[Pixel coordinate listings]

- - - - -

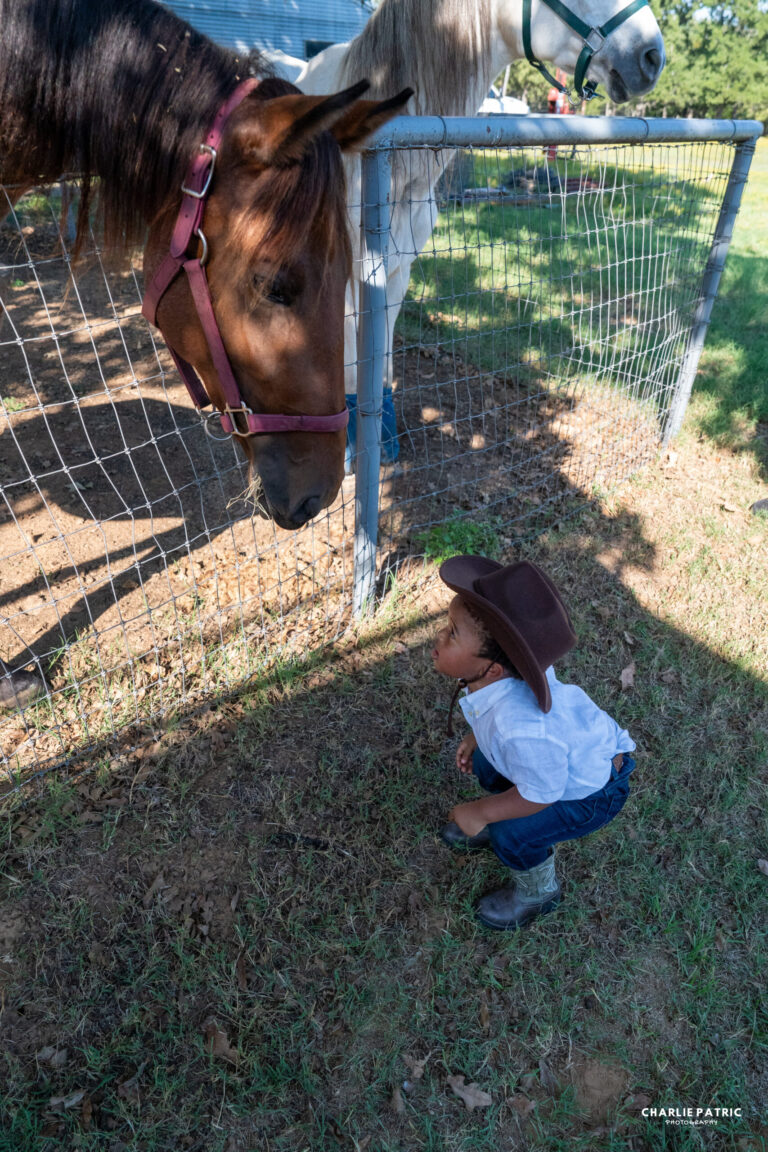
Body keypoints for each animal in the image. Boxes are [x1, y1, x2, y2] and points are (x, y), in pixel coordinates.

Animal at [275, 0, 666, 445]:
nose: (652, 57)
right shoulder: (344, 274)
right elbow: (351, 366)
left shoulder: (397, 269)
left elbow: (380, 358)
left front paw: (383, 437)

- - - - -

### Goal of the exercise
Filter the lines above, keeping and copying those that contain "left".

### Your response
left shoulder: (397, 269)
left elbow: (380, 358)
left front paw: (383, 437)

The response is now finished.